Main content still exactly 9 pages within E&D budget.

Co-Authored-By: Claude Opus 4.6 (1M context)

Fill in tables 1-3 + generate figures 2/4/5 from existing data

2026-04-08T09:46:59+00:00

Tables filled with real values:
  Table 1: 5-method audit (3-seed mean ± std for acc, headline Γ, verdict)
  Table 2: 4-condition mode 2 validation (cos and ρ values from existing
           checkpoint measurements)
  Table 3: protocol thresholds (50×, 1e-7, 0.30, 2pp)

Figures generated from existing data:
  fig2_decision_utility.pdf: 5×7 verdict heatmap from
    results/protocol_audit/ablation_decision_utility.json
  fig4_penalty_rescue.pdf: 3-panel — trajectory + cos/ρ bars + 2×2 acc
    from snapshot_evolution_v2 + dfa_residual_penalty + bp_with_penalty
  fig5_cross_arch_summary.pdf: 5×4 BP/DFA verdict matrix across
    architectures

Compiles to 8 pages with all tables/figures rendered. §1-§7 main body
still has only paragraph topic sentences (TODO: per-section prose
filling via codex). Figure numbering is wrong (codex put figures in
section order not numerical order — need fixing).

v2 skeleton from round 25: section structure now matches round 23

2026-04-08T09:43:39+00:00

Round 24's skeleton had 3 deviations from round 23 redo:
  - Made §3 'Diagnostic Protocol' instead of 'Failure Mode 1'
  - Collapsed Mode 1 + Mode 2 into one §4
  - Added §6 'Reference Implementation' (was supposed to be dropped)

Round 25 fixed all three.

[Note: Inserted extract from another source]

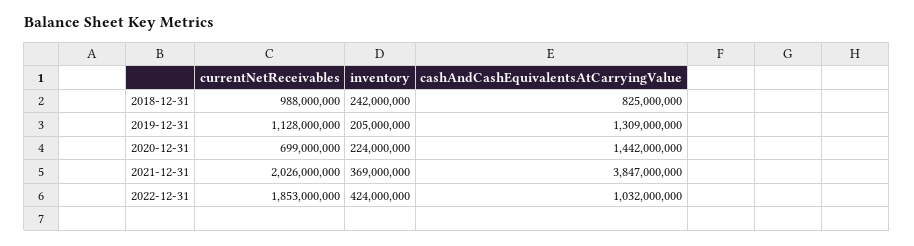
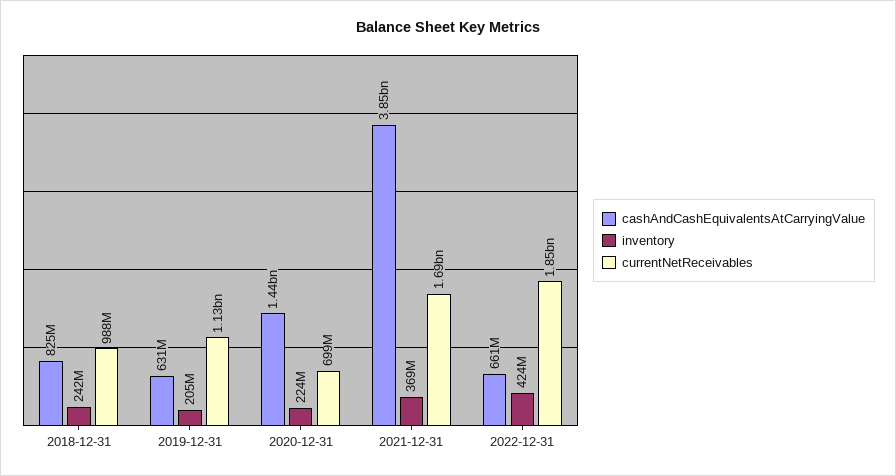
cashAndCashEquivalentsAtCarryingValue, 2019-12-31: 1309000000 -> 631000000
currentNetReceivables, 2021-12-31: 2026000000 -> 1690000000
cashAndCashEquivalentsAtCarryingValue, 2022-12-31: 1032000000 -> 661000000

New §3-§7 match round 23 redo exactly:
  §3 Failure Mode 1: Measurement Degeneracy
  §4 Failure Mode 2: Low Intrinsic Credit-Direction Quality
  §5 Intervention and Cross-Architecture Evidence
  §6 Recommended FA Evaluation Protocol
  §7 Discussion, Limits, Conclusion

Also added:
  - In-line bibliography with 12 \bibitem entries (Paleka, O'Bray, Jordan
    + FA literature) — citations resolve correctly now
  - Appendices A-G with actual prose content (not just headers)
  - 7-pitfall catalog with descriptions
  - Walk-back chain methodology paragraph
  - 7-validation summary table

Compiles to 9 pages with figures 1+3 inline (existing PNGs) and figures
2/4/5 as placeholder text PDFs (TODO: regenerate). Tables 1/2/3 still
have TODO placeholders for numerical values.

Next: fill in tables 1-3 with existing JSON data, generate figures 2/4/5
from existing data, then consult codex per-section for prose filling.